In connection with this kind of thing, which abounds in creationist writings, those Christians who find themselves troubled by Darwinism may care to ask the following questions: where are the specifically Christian grounds for the notions of "blueprints" and "body plans"? and where are the specifically Christian grounds for supposing that special creation according to a small number of demiurgic archetypes was the divine method of creation? Unless and until they receive adequate replies to these questions, those Christians who are troubled by Darwinism are entitled to conclude that the so-called scientific creationists are not the defenders of time-honoured Christian or Biblical orthodoxy, after all, but rather the hopelessly stranded representatives of the outmoded scientific hypotheses of the past.
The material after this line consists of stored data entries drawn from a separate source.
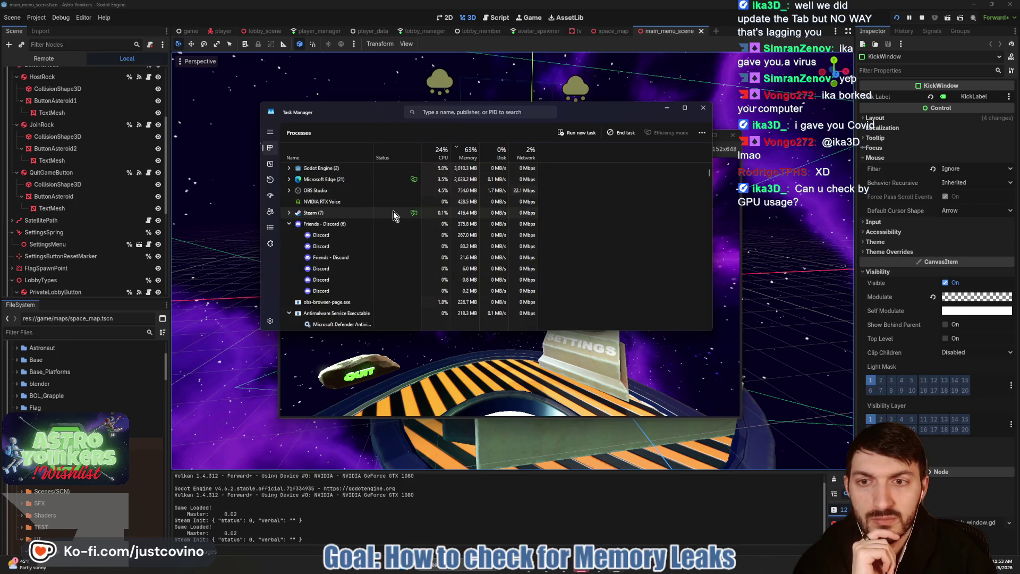
{"action": "key", "text": "Left"}
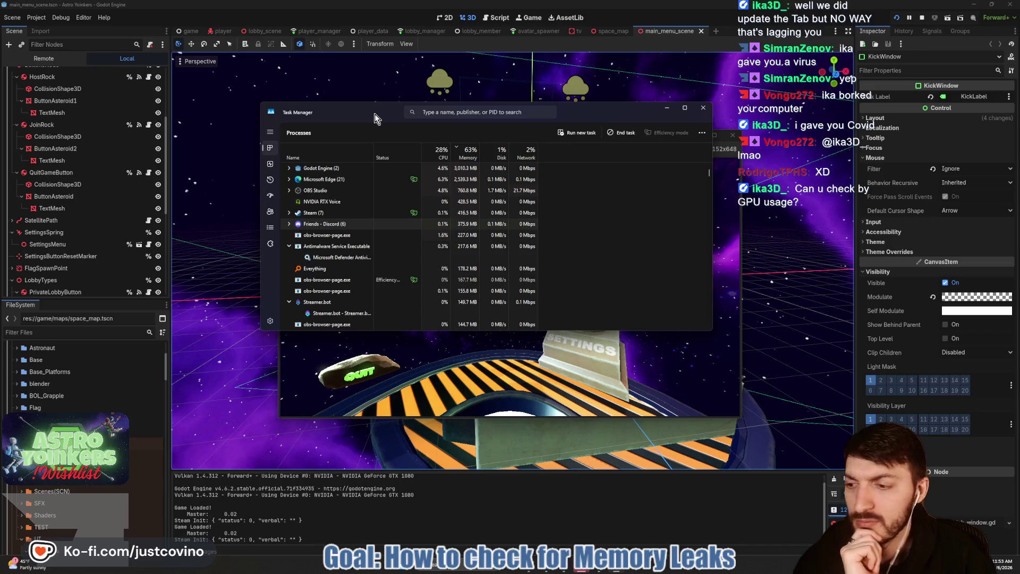
Step: Show the GTX 1080 GPU stats (77% utilization, 5.1/8.0 GB, 78 °C), then launch Resource Monitor
{"action": "left_click", "coordinate": [270, 164]}
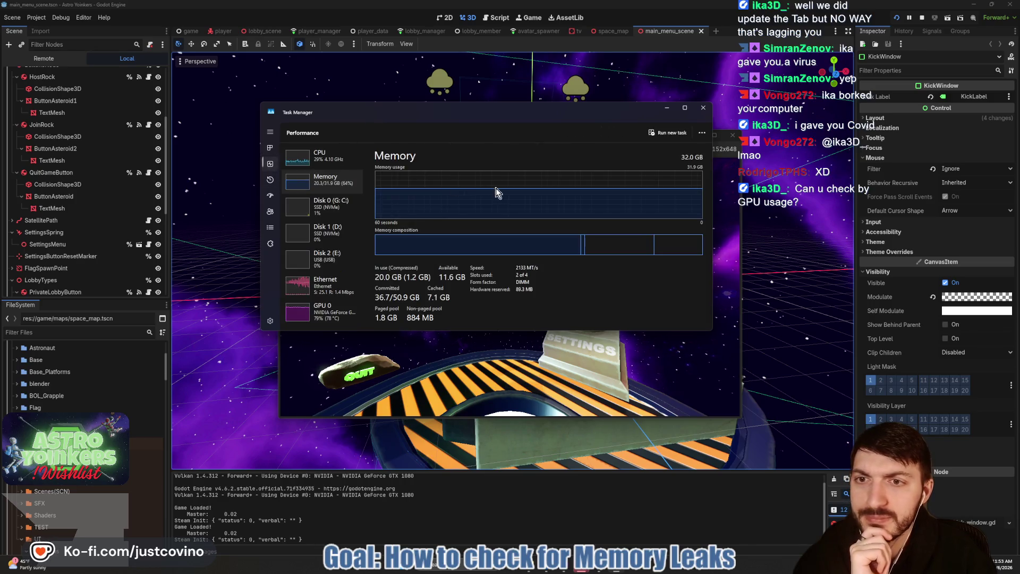
{"action": "left_click", "coordinate": [322, 311]}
This, at any rate, was the view of the matter that was held by that most perceptive of commentators upon the Darwinian scene, the late-Victorian Oxford Anglo-Catholic Aubrey Moore. "The dead hand of an exploded scientific theory", Moore once wrote, "rests upon theology.... Christians in all good faith set to work to defend a view which has neither Biblical, nor patristic, nor mediaeval authority.... If the theory of "special creation" existed in the Bible or in Christian antiquity", he went on, "we might bravely try and do battle for it. But it came to us some two centuries ago from the side of science, with the imprimatur of a Puritan poet [the reference is, of course, to Milton]". Thus, Moore concluded, "It is difficult...to see how the question [of evolution versus creation], except by a confusion, becomes a religious question at all" (Moore 1889). The confusion that Moore identified almost exactly a century ago is with us still; and it serves the true interests neither of science nor of religion.